The Jets have trafficked in turmoil for so long that even a quiet losing season could be seen as uplifting. But with a young and understated team, it appears that the circuslike days of the former coach Rex Ryan, and even the open sparring among teammates Sheldon Richardson and Brandon Marshall last year, are over.
“We’ve stayed together as a group and a team and gone through adversity and success together,” Coach Todd Bowles said. “It’s just a credit to the guys working together. We just have to continue to do that.”
Bowles will get that opportunity in 2018. On Friday, the team announced that it had extended his contract, and that of General Manager Mike Maccagnan, each entering his fourth season with the Jets.
“I believe we are headed in the right direction,” the Jets’ chief executive, Christopher Johnson, said in a statement. “This provides us continuity and stability as we continue to move this team toward sustained success.”
To some fans, this all might sound like putting lipstick on a pigskin. The Jets have lost eight of their last 10 games, and they could finish in last place in the A.F.C. East for the third time in four years. Their highest-paid defensive player, Muhammad Wilkerson, was suspended for a game two weeks ago for being late to a team meeting, and it appears likely he will be cut after the season.
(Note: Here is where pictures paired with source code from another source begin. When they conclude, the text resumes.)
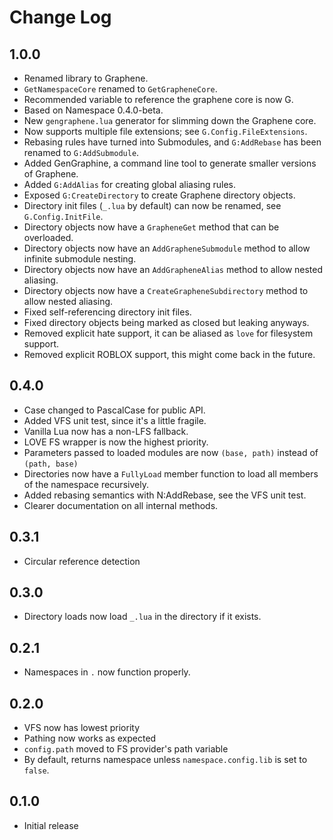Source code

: # Change Log

## 1.0.0
- Renamed library to Graphene.
- `GetNamespaceCore` renamed to `GetGrapheneCore`.
- Recommended variable to reference the graphene core is now G.
- Based on Namespace 0.4.0-beta.
- New `gengraphene.lua` generator for slimming down the Graphene core.
- Now supports multiple file extensions; see `G.Config.FileExtensions`.
- Rebasing rules have turned into Submodules, and `G:AddRebase` has been renamed to `G:AddSubmodule`.
- Added GenGraphine, a command line tool to generate smaller versions of Graphene.
- Added `G:AddAlias` for creating global aliasing rules.
- Exposed `G:CreateDirectory` to create Graphene directory objects.
- Directory init files (`_.lua` by default) can now be renamed, see `G.Config.InitFile`.
- Directory objects now have a `GrapheneGet` method that can be overloaded.
- Directory objects now have an `AddGrapheneSubmodule` method to allow infinite submodule nesting.
- Directory objects now have an `AddGrapheneAlias` method to allow nested aliasing.
- Directory objects now have a `CreateGrapheneSubdirectory` method to allow nested aliasing.
- Fixed self-referencing directory init files.
- Fixed directory objects being marked as closed but leaking anyways.
- Removed explicit hate support, it can be aliased as `love` for filesystem support.
- Removed explicit ROBLOX support, this might come back in the future.

## 0.4.0
- Case changed to PascalCase for public API.
- Added VFS unit test, since it's a little fragile.
- Vanilla Lua now has a non-LFS fallback.
- LOVE FS wrapper is now the highest priority.
- Parameters passed to loaded modules are now `(base, path)` instead of `(path, base)`
- Directories now have a `FullyLoad` member function to load all members of the namespace recursively.
- Added rebasing semantics with N:AddRebase, see the VFS unit test.
- Clearer documentation on all internal methods.

## 0.3.1
- Circular reference detection

## 0.3.0
- Directory loads now load `_.lua` in the directory if it exists.

## 0.2.1
- Namespaces in `.` now function properly.

## 0.2.0
- VFS now has lowest priority
- Pathing now works as expected
- `config.path` moved to FS provider's path variable
- By default, returns namespace unless `namespace.config.lib` is set to `false`.

## 0.1.0
- Initial release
And they will begin the off-season as they have seemingly every year since Joe Namath retired: in search of a franchise quarterback.
But running back Matt Forte, a 10-year N.F.L. veteran, said the Jets had been working to establish a culture in the locker room and a standard that “nobody should dip below.” Reinforcing that model of professionalism takes time, he said.
“A lot of people look at it like it’s a microwave — you put something in for two minutes and it’s ready,” Forte said. “But when you want to grow something, you want to do something beyond expectations, it’s going to take time.”
Beyond the Jets’ record, there are subtle signs of promise. The team’s rookie safety tandem, Jamal Adams and Marcus Maye, has breathed life into the defense, drawing comparisons to the early days of Seattle’s Legion of Boom. The Jets will have good draft position again and loads of salary-cap space. Young players have had a chance to mature, and the team has played hard for Bowles.
“He’s one of those coaches that you find a way to run through a wall for,” offensive tackle Kelvin Beachum said.
A glance at how teams like Jacksonville, Philadelphia and the Los Angeles Rams have turned around their fortunes in a year, rebounding from the bottom of the standings to the top, serves as a reminder that prospects can change quickly.
“It’s the N.F.L. — any team can go from last to first,” Seferian-Jenkins said. “It’s about everybody buying in together. I feel like we’re doing that here. If we get a couple pieces, we’re going to be right there.”
The success of those teams, however, often relies on the quarterback. And the Jets do not have one.
Bowles has lasted his three seasons with two journeymen stopgaps: Ryan Fitzpatrick and Josh McCown. McCown, 38, performed admirably this season until he was injured in Week 14, but his backup, Bryce Petty, has struggled. Christian Hackenberg, a second-round draft selection in 2016, has yet to see the field, and coaches insist he needs more seasoning.
For once, though, the Giants seem just as unclear about their quarterback, and they, too, might be taking a future signal-caller at the top of the draft.
When the 2016 season ended, Jets players talked openly about the spoiled chemistry in the locker room, the sense that the team “doesn’t feel like a team,” as receiver Quincy Enunwa said at the time.
Contrast that with this week. The Jets seem stable. It’s a start.
“This really feels like a team,” linebacker Josh Martin said. “There’s no egos, everyone is in it. It’s just a good group of guys that get along well. That’s probably what excites me the most, because I know the best teams have that camaraderie.”